- Selected excerpt
Post → Comments: 1-to-N, can be many. REFERENCE. Embed only the latest 5 comments into the post document for the inline render (A4 hot path); fetch the rest on demand.
User → Follows: N-to-N, can be huge (millions of followers for celebrities). REFERENCE. Two-way indexed.

Step 4 — write model vs read model for the home feed (A1)

Write model: Post stored once in Postgres, partitioned by user_id.
Read model: home feed served from a per-user "inbox" KV store (Redis or DynamoDB). On each new post by a user with < 1M followers, fan out the post_id into each follower's inbox. For celebrities (>1M followers), do not fan out — instead, do a pull-on-read merge of the celebrity's posts with the inbox. This is the hybrid Twitter timeline pattern.
Consistency: home feed is eventually consistent (within seconds of post). Acceptable trade-off for the latency budget.

Step 5 — soft deletes and audit

Posts: soft delete (deleted_at column) for 30 days, then hard delete. Deleted posts are excluded from feeds via a filter.
Likes / follows: hard delete. No audit need.

- Questions to answer
**a)** Condense the paragraph of the feed design notes that begins "Read model:" into a short bulleted list that keeps its main facts.
**b)** Switch "Postgres" to "MySQL" in the feed design notes between "User → Follows: N-to-N, can" and "via a filter.", inclusive, and write out that passage again.
**c)** Resume the feed design notes after their last line, keeping the same style.

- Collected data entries
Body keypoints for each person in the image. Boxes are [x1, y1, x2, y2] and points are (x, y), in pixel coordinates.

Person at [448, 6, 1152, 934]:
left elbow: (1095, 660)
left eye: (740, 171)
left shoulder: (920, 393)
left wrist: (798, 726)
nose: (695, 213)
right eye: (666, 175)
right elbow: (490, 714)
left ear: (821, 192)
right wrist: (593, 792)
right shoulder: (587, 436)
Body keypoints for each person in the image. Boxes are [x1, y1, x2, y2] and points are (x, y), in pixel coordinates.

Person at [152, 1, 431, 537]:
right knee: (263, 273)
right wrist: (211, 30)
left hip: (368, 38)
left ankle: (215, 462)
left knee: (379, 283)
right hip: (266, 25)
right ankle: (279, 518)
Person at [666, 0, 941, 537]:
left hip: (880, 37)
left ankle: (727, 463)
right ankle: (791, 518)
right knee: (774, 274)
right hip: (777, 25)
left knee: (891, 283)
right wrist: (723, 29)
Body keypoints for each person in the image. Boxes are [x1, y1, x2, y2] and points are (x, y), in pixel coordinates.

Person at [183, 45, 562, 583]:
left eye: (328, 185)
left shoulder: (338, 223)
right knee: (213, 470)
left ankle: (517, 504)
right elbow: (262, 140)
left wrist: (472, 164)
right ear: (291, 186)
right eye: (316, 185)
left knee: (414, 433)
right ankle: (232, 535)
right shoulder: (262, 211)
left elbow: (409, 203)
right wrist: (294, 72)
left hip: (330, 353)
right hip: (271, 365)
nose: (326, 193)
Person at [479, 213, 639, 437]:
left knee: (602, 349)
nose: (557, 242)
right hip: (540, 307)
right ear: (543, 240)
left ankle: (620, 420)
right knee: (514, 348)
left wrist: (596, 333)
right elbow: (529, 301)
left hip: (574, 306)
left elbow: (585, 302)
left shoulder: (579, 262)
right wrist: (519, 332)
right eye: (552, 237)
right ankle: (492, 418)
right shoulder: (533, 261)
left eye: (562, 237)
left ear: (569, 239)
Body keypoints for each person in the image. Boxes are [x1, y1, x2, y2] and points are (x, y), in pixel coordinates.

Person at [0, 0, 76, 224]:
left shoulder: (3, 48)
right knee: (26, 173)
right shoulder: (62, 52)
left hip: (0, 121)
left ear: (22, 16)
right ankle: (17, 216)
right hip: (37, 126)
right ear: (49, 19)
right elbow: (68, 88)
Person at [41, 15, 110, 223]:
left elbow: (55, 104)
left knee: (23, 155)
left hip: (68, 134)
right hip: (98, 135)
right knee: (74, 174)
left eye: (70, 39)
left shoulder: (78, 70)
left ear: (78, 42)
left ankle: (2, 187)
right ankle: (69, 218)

- Answers to the problems
**a)**
- The home feed is served from a per-user "inbox" key-value store (Redis or DynamoDB).
- When a user with fewer than 1M followers posts, the post_id is fanned out into each follower's inbox.
- Celebrities (more than 1M followers) get no fan-out. Their posts are pulled at read time and merged with the inbox.
- This is the hybrid Twitter timeline pattern.

**b)**
User → Follows: N-to-N, can be huge (millions of followers for celebrities). REFERENCE. Two-way indexed.

Step 4 — write model vs read model for the home feed (A1)

Write model: Post stored once in MySQL, partitioned by user_id.
Read model: home feed served from a per-user "inbox" KV store (Redis or DynamoDB). On each new post by a user with < 1M followers, fan out the post_id into each follower's inbox. For celebrities (>1M followers), do not fan out — instead, do a pull-on-read merge of the celebrity's posts with the inbox. This is the hybrid Twitter timeline pattern.
Consistency: home feed is eventually consistent (within seconds of post). Acceptable trade-off for the latency budget.

Step 5 — soft deletes and audit

Posts: soft delete (deleted_at column) for 30 days, then hard delete. Deleted posts are excluded from feeds via a filter.

**c)**
User account deletion: soft delete with 14-day grace period (GDPR-compliant), then hard delete cascading to posts.

Step 6 — index sanity check

User: PK user_id, unique index on username, no others (avoid bloat).
Post: PK post_id, index (user_id, created_at DESC) for A2.
Like: PK (user_id, post_id), index (post_id) for "who liked this post".
Comment: PK comment_id, index (post_id, created_at DESC) for A4.
Follow: PK (follower_id, followee_id), index (followee_id) for "who follows this user".

Total indexes: 9. Each tied to an access pattern. No speculative indexes.

That is a complete data model in three minutes that holds up to "now what about celebrities" and "now what about the like counter spam".

Good vs bad answer

Interviewer probe

“Design the data model for a Q&A site (users, questions, answers, votes).”

Weak answer

"I'd use Postgres. Users table with id, email. Questions table with id, user_id, title, body. Answers table with id, question_id, user_id, body. Votes table with id, user_id, target_id, value."

Strong answer

"Top access patterns are (1) render a question page — question + its answers + vote counts, (2) render a user profile — their questions and answers, (3) voting — write-heavy and idempotent per (user, target).

Entities: User (surrogate id, natural email), Question (surrogate id, FK user, indexed by (user_id, created_at) for the profile, (tag, score DESC) for "top by tag"), Answer (FK question, FK user, indexed (question_id, score DESC)), Vote (composite PK (user_id, target_type, target_id), value ±1 — idempotent on PK conflict).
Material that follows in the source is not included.